AKT inhibitor AZD5363 well tolerated, yielded partial response in patients with advanced solid tumors
The investigational drug AZD5363, which has shown activity in preclinical studies, was well tolerated in humans, and two patients with advanced solid tumors showed partial response, according to data presented at the AACR Annual Meeting 2013, held in Washington, D.C., April 6-10.
"PI3K/AKT signaling is very important in cancer cells," said Udai Banerji, M.D., Ph.D., clinical senior lecturer at the Institute of Cancer Research and The Royal Marsden NHS Foundation Trust in London, United Kingdom. "This signaling pathway is highjacked by abnormalities or mutations in genes that can cause a normal cell to behave like a cancer cell."
AZD5363 is a new-generation drug inhibiting the three forms of the AKT protein: AKT1, AKT2 and AKT3. It has shown promising results in several tumor cell lines and animal studies. In prior clinical trials, AKT inhibitors have almost always been tested in continuous dosing schedules, resulting in excessive toxicity, according to Banerji.
Banerji and colleagues conducted two phase I studies and administered AZD5363 to the patients in two schedules: continuous dosing seven days a week and intermittent dosing with four days on and three days off.

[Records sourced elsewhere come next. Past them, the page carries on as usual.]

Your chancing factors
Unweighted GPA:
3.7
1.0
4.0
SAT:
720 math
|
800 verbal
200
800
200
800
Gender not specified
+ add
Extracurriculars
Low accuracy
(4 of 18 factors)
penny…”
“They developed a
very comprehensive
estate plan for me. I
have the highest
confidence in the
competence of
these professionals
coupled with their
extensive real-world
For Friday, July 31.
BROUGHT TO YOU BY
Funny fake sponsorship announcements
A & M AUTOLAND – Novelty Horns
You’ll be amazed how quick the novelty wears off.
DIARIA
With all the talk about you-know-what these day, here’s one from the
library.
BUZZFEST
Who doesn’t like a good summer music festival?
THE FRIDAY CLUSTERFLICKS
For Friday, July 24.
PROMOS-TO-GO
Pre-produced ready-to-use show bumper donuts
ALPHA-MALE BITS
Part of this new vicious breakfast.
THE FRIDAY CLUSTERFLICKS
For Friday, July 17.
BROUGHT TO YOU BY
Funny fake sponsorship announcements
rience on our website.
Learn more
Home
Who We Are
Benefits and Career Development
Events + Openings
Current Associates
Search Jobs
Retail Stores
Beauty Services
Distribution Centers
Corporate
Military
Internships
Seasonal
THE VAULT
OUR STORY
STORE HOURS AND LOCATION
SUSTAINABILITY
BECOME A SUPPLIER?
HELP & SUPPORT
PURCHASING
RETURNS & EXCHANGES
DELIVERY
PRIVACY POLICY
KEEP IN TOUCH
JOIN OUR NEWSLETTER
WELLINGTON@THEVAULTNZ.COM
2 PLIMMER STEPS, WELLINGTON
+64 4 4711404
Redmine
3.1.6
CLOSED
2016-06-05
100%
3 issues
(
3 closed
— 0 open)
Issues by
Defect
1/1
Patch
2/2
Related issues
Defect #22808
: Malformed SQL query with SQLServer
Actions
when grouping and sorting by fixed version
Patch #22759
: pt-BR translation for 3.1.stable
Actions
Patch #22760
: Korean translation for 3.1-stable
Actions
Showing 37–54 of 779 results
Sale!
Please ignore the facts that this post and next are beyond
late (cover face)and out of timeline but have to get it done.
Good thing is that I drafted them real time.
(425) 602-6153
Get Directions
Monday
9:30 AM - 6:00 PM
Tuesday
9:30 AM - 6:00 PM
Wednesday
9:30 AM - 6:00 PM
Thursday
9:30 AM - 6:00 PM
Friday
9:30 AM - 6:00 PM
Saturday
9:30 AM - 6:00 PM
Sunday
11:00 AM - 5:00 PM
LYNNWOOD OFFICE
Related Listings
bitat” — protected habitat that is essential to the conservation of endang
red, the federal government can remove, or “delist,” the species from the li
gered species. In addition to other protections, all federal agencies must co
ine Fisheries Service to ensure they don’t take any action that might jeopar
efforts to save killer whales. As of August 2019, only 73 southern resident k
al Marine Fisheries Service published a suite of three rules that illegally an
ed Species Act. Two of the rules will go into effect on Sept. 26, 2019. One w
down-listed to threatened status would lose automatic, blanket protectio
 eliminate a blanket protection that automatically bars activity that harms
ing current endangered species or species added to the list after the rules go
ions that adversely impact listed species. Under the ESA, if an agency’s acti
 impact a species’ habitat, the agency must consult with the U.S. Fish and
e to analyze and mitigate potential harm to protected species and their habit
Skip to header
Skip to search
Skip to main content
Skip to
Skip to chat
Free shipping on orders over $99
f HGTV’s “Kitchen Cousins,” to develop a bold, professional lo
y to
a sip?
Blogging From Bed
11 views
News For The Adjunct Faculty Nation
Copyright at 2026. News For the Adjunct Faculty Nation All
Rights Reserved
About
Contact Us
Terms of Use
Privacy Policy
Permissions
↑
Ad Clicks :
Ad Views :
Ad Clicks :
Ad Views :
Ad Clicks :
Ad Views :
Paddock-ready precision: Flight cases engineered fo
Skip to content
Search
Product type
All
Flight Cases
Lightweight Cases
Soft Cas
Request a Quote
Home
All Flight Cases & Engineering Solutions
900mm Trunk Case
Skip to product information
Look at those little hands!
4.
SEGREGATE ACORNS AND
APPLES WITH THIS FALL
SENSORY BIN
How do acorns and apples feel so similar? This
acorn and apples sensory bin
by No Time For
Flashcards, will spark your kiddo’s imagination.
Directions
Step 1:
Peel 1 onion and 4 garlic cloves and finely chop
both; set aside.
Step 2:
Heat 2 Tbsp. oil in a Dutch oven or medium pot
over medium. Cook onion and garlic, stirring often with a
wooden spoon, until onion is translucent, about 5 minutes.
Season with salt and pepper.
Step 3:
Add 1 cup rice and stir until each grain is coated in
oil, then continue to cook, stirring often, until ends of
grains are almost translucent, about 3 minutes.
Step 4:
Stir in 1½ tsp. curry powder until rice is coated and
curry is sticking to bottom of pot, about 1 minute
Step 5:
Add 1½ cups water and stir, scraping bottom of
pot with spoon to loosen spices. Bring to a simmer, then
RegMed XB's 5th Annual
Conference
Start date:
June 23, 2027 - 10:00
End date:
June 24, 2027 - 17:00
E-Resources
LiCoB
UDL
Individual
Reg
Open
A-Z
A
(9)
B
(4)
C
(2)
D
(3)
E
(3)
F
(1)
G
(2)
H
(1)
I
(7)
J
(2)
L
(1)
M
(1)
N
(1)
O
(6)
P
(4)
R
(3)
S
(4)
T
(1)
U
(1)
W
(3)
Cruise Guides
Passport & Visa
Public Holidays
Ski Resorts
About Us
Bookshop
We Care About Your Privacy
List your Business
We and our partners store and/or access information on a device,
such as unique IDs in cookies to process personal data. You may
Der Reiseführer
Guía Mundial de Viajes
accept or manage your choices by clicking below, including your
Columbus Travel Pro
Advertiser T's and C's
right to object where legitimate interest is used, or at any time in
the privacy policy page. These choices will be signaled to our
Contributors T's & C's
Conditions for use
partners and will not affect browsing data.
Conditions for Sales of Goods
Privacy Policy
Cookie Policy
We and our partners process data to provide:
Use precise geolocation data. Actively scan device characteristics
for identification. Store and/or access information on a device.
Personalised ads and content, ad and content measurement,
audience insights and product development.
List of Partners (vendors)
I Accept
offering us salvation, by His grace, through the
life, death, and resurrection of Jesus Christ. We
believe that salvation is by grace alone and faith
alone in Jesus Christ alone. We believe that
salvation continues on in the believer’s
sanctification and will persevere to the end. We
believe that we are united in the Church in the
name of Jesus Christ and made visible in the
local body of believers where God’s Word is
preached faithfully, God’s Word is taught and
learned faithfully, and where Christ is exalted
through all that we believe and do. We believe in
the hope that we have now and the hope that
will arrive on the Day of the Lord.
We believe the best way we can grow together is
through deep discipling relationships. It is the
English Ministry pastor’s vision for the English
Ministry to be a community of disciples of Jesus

Among the 92 patients recruited thus far, an intermittent dosing schedule of 480 mg twice a day was generally well tolerated. Side effects included high blood sugar, rash and diarrhea. "But what is important about these side effects, such as raised blood sugar, is that these are known consequences of targeting the AKT pathway," said Banerji. "This provides proof of principle that the drug is working."
Using pharmacokinetics studies, the team determined that the dose achieved in the patients' blood was comparable to the dose used in preclinical studies in which they saw positive outcomes. More than 30 percent reduction was seen in the levels of two proteins, pPRAS40 and pGSK3 beta, in plucked hair and blood samples collected from the patients, suggesting that the drug successfully inhibited AKT.
One patient with ovarian cancer and one with cervical cancer showed partial response to treatment. Both had a mutation in either AKT1 or PIK3CA in their cancers. A third patient with ovarian cancer with a PIK3CA mutation had prolonged stable disease.
"What is very gratifying is that a response like this to a single agent is not something we see very often," said Banerji. "Also, these data support the growing realization that AKT inhibitors are beneficial when administered intermittently and not continuously."
Encouraged by these results, AstraZeneca recently initiated two phase Ib studies with patients with prostate and breast cancers. AZD5363 was discovered by AstraZeneca subsequent to collaboration with Astex Therapeutics and its collaboration with The Institute of Cancer Research.